La predominanza della coerenza segnala come il pubblico non si accontenti di semplici dichiarazioni d’intenti: cerca un legame saldo e credibile tra ciò che i brand promettono e ciò che effettivamente realizzano. Accanto a questo, il valore attribuito all’inclusività reale e al rispetto conferma l’urgenza di campagne che non limitino l’attenzione alla superficie, ma si traducano in pratiche concrete e narrative autentiche. L’empatia, pur risultando il criterio meno citato, rimane comunque cruciale per instaurare un rapporto duraturo con consumatori che desiderano sentirsi non solo rappresentati, ma anche compresi e considerati.
Implementare questi cinque pilastri in modo integrato consente alle aziende di superare la semplice adesione formale alla Dei, trasformando le dichiarazioni di intenti in risultati misurabili sul fronte della reputazione e della relazione con i consumatori. L’impatto cambia a seconda dei settori, come evidenziamo in questo grafico:

Le aziende e la parità di genere
La ricerca “Generi e Generazioni allo specchio” di Eumetra evidenzia come gli italiani ritengano ancora insufficiente l’impegno delle imprese per la parità di genere.
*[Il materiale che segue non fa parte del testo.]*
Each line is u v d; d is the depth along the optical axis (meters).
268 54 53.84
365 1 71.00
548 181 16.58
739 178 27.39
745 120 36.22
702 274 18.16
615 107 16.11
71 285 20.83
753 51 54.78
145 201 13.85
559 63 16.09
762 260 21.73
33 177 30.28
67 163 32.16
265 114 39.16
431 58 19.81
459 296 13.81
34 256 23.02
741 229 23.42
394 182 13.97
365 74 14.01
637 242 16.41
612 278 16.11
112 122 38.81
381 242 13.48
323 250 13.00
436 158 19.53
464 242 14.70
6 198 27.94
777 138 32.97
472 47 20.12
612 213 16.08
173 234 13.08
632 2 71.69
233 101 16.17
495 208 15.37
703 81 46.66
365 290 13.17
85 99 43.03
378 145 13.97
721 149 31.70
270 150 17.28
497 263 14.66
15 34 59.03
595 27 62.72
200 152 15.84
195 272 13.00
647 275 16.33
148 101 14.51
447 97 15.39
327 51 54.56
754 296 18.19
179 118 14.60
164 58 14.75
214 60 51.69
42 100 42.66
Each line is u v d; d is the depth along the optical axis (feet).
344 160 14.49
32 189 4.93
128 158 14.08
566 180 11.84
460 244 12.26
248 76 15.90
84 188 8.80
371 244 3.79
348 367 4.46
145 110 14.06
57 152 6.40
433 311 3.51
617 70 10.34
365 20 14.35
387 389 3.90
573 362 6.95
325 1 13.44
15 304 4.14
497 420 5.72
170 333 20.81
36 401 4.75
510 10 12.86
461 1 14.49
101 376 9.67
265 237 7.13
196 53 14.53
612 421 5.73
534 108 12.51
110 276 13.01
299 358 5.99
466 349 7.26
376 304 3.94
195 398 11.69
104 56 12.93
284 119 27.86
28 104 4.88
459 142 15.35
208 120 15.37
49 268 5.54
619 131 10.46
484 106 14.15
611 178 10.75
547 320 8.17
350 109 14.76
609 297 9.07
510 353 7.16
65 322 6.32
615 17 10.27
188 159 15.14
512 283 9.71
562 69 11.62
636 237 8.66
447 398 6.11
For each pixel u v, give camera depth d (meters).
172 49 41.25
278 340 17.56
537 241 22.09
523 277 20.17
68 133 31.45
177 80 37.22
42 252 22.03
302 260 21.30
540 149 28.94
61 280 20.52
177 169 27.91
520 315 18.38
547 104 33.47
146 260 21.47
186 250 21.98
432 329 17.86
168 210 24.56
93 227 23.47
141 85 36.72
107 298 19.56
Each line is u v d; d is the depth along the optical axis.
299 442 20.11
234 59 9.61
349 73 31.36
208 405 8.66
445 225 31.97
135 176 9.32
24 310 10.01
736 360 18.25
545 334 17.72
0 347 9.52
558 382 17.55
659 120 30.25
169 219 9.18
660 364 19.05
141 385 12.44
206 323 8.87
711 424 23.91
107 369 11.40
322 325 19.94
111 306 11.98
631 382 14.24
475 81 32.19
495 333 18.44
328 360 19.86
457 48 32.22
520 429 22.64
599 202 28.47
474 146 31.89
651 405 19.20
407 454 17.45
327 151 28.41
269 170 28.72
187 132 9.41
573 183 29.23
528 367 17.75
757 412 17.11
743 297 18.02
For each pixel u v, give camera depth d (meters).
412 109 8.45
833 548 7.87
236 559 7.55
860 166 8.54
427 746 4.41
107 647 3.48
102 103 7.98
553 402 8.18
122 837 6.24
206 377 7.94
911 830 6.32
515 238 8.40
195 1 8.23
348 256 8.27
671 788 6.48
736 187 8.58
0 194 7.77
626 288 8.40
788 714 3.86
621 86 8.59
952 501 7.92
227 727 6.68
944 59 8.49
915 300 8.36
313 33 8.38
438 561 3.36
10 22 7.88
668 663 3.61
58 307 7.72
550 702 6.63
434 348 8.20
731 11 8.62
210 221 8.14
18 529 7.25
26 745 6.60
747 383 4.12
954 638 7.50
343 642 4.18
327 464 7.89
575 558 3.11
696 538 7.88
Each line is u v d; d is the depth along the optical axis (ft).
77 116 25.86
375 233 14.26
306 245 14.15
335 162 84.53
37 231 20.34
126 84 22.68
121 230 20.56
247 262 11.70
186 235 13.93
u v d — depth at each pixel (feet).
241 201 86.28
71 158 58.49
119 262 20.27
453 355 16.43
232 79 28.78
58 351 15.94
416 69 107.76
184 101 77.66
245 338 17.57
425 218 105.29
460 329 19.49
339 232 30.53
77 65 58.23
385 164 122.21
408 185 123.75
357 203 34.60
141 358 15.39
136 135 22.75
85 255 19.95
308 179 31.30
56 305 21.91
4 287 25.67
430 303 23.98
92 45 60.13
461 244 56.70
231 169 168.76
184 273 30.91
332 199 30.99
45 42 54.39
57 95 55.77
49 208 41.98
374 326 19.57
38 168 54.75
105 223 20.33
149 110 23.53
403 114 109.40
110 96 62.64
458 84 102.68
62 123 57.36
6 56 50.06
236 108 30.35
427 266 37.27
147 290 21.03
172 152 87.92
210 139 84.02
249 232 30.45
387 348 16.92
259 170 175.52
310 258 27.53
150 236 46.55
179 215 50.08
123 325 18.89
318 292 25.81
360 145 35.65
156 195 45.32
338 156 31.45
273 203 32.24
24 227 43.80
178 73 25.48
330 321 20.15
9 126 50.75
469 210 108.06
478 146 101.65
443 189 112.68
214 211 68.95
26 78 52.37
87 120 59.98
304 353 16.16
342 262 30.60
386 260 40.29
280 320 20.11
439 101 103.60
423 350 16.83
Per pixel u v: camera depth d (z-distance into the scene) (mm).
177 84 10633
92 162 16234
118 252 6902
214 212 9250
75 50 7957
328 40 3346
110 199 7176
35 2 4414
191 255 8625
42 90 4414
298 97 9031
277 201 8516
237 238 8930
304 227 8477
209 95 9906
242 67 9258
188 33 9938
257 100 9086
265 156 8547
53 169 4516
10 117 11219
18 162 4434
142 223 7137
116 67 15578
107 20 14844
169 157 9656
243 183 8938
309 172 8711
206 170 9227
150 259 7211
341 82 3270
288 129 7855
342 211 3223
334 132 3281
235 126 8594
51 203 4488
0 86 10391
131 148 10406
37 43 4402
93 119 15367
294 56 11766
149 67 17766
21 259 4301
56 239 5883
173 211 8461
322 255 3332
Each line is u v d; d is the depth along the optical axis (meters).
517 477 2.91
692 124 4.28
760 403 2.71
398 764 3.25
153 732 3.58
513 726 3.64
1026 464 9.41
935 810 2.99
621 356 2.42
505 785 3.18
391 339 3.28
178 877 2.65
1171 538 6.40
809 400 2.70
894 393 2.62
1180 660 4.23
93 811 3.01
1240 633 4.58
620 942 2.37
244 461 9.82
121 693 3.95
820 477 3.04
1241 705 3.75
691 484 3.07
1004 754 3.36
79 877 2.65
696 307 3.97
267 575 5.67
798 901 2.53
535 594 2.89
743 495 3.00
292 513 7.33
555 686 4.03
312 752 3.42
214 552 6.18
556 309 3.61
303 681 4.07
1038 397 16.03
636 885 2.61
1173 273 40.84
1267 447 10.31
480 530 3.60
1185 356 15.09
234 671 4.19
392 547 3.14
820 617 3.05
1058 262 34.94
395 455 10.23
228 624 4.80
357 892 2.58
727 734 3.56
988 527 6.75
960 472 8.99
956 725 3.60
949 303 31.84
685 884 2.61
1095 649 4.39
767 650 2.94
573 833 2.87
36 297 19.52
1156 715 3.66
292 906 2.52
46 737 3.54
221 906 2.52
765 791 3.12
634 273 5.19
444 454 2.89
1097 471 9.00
Solo il 7% delle donne e il 15% degli uomini ritiene che le aziende compiano azioni tangibili per la parità, mentre il 35% delle donne e il 28% degli uomini giudica questi sforzi come mera operazione di facciata.
Allo stesso tempo, la domanda di maggiore coinvolgimento resta alta: il 62% delle donne e il 39% degli uomini desidera un impegno più robusto sui temi di genere. Questo scarto tra percezione e aspettativa rappresenta un terreno fertile per progetti concreti di Diversity & Inclusion, capaci di restituire autenticità alle promesse aziendali.
Il 54% degli intervistati ritiene che un impegno credibile su questi aspetti migliori il benessere e il coinvolgimento dei dipendenti e per il 49% questo impegno aiuta a creare ambienti lavorativi più inclusivi e collaborativi. Infine, Infine, il 40% delle donne intervistate riconosce che affrontare seriamente questi temi ha un impatto diretto sulla reputazione aziendale, e valore per la società, ma la percentuale cala al 29% tra gli uomini.